**Problem details**
Print the line containing "alle kostenlos verfügbar. Damit das so" and every later line of the records. Keep each one exactly as given, ending with the last.

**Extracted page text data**
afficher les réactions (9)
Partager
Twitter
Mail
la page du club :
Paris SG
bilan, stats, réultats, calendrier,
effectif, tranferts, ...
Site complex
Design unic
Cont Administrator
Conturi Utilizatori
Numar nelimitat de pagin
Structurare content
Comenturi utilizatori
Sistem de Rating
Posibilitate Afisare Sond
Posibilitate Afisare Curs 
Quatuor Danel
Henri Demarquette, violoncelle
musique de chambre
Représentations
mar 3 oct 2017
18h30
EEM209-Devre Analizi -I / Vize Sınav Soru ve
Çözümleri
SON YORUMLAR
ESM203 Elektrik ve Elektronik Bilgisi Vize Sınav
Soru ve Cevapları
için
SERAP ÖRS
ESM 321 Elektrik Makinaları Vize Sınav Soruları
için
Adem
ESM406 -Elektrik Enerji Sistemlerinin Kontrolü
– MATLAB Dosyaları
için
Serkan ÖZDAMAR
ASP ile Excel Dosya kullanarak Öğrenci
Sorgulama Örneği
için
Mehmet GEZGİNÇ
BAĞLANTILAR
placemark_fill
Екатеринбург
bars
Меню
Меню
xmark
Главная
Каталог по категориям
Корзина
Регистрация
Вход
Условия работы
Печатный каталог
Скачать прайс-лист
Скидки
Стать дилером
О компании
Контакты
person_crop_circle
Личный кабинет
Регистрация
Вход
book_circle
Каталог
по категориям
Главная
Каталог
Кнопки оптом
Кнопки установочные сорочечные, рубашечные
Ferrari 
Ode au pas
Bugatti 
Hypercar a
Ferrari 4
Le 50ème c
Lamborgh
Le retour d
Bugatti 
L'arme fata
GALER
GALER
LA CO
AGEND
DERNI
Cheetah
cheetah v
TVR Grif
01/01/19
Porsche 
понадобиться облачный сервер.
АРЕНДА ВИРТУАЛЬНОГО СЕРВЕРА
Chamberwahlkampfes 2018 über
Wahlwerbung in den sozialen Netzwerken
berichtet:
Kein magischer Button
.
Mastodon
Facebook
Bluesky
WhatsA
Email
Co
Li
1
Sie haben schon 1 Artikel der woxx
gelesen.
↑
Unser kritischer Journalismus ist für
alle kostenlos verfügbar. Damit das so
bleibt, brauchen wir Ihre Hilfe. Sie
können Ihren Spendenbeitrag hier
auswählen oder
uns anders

**Result of the task**
alle kostenlos verfügbar. Damit das so
bleibt, brauchen wir Ihre Hilfe. Sie
können Ihren Spendenbeitrag hier
auswählen oder
uns anders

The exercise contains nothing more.